Roko comments on A Nonconstructive Existence Proof of Aligned Superintelligence

Roko 17 Sep 2024 9:35 UTC
2 points
0
I’m not particularly sold on the idea of launching a powerful argmax search and then doing a bit of handwaving to fix it.

It’s like if you wanted a childminder to look after your young child, and you set off an argmax search to find the argmax of a function that looks like (quality) / (cost) and then afterwards trying to sort out whether your results are somehow broken/goodhearted.

If your argmax search is over 20 local childminders then that’s probably fine.

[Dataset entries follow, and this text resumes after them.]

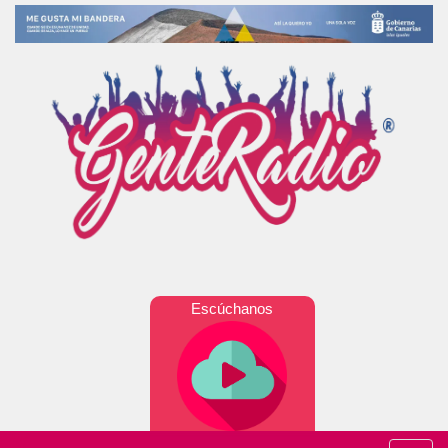
Escúchanos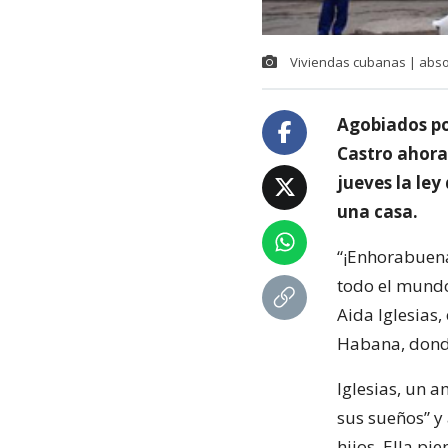
Viviendas cubanas | abso
Agobiados por
Castro ahora 
jueves la ley
una casa.
“¡Enhorabuena
todo el mundo
Aida Iglesias,
Habana, donde
Iglesias, un a
sus sueños” y
hijos. Ella p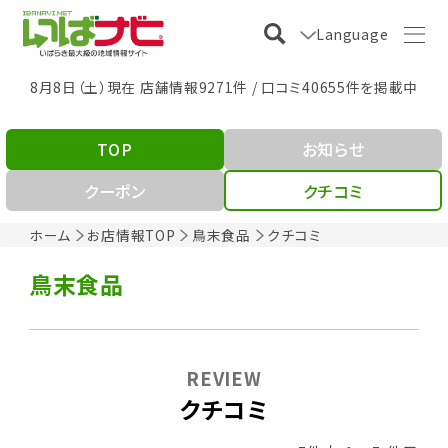
Language
8月8日（土）現在 店舗情報9271件 / 口コミ40655件を掲載中
TOP
お知らせ
クーポン
クチコミ
ホーム
お店情報TOP
鳥末食品
クチコミ
鳥末食品
REVIEW
クチコミ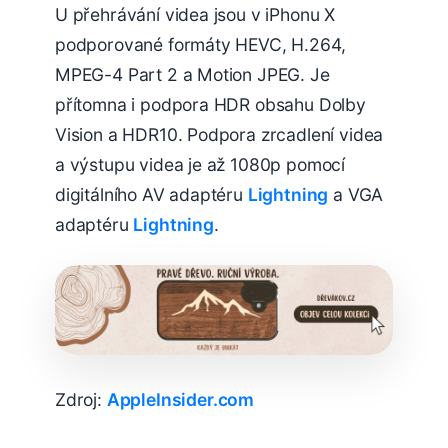
U přehrávání videa jsou v iPhonu X
podporované formáty HEVC, H.264,
MPEG-4 Part 2 a Motion JPEG. Je
přítomna i podpora HDR obsahu Dolby
Vision a HDR10. Podpora zrcadlení videa
a výstupu videa je až 1080p pomocí
digitálního AV adaptéru
Lightning
a VGA
adaptéru
Lightning
.
Zdroj:
AppleInsider.com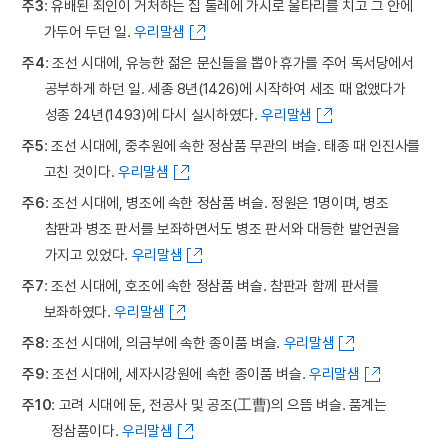
주3
: 유배된 죄인이 거처하는 집 둘레에 가시로 울타리를 치고 그 안에
가두어 두던 일.
우리말샘
주4
: 조선 시대에, 유능한 젊은 문신들을 뽑아 휴가를 주어 독서당에서
공부하게 하던 일. 세종 8년(1426)에 시작하여 세조 때 없앴다가
성종 24년(1493)에 다시 실시하였다.
우리말샘
주5
: 조선 시대에, 중추원에 속한 정삼품 무관의 벼슬. 태종 때 인진사를
고친 것이다.
우리말샘
주6
: 조선 시대에, 병조에 속한 정삼품 벼슬. 정원은 1명이며, 병조
참판과 병조 판서를 보좌하면서도 병조 판서와 대등한 발언권을
가지고 있었다.
우리말샘
주7
: 조선 시대에, 호조에 속한 정삼품 벼슬. 참판과 함께 판서를
보좌하였다.
우리말샘
주8
: 조선 시대에, 의금부에 속한 종이품 벼슬.
우리말샘
주9
: 조선 시대에, 세자시강원에 속한 종이품 벼슬.
우리말샘
주10
: 고려 시대에 둔, 전공사 및 공조(工曹)의 으뜸 벼슬. 품계는
정삼품이다.
우리말샘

But if it’s an argmax search over all possible states of matter occupying an 8 cubic meter volume then… uh yeah that’s really dangerous.
- RogerDearnaley 17 Sep 2024 22:29 UTC
  10 points
  0
  Parent
  The pessimizing over Knightian uncertainty is a graduated way of telling the model to basically “tend to stay inside the training distribution”. Adjusting its strength enough to overcome the Look-Elsewhere Effect means we estimate how many bits of optimization pressure we’re applying and then do the pessimizing harder depending on that number of bits, which, yes, is vastly higher for all possible states of matter occupying an 8 cubic meter volume than for a 20-way search (the former is going to be a rather large multiple of Avagadro’s number of bits, the latter is just over 4 bits). So we have to stay inside what we believe we know a great deal harder in the former case. In other words, the point you’re raising is already addressed, in a quantified way, by the approach I’m outlining. Indeed on some level the main point of my suggestion is that there is a quantified and theoretically motivated way of dealing with exactly this problem. The handwaving above is a just a very brief summary, accompanied by a link to a much more detailed post containing and explaining the details with a good deal less handwaving.
  
  Trying to explain this piecemeal in a comments section isn’t very efficient: I suggest you go read Approximately Bayesian Reasoning: Knightian Uncertainty, Goodhart, and the Look-Elsewhere Effect for my best attempt at a detailed exposition of this part of the suggestion. If you still have criticisms or concerns after reading that, then I’d love to discuss them there.
  - Roko 19 Sep 2024 9:39 UTC
    2 points
    0
    Parent
    ok that’s a fair point, I’ll take a look but I am still skeptical about being able to do this in practice because in practice the universe is messy.
    
    e.g. if you’re looking for an optimal practical babysitter and you really do start a search over all possible combinations of matter that fit inside a 2x2x2 cube and start futzing with the results of that search I think it will go wrong.
    
    But if you adopt some constructive approach with some empirically grounded heuristics I expect it will work much better. E.g. start with a human. Exclude all males (sorry bros!). Exclude based on certain other demographics which I will not mention on LW. Exclude based on nationality. Do interviews. Do drug tests. Etc.
    
    Your set of states of a 2x2x2 cube of matter will contain all kinds of things that are bad in ways you don’t understand.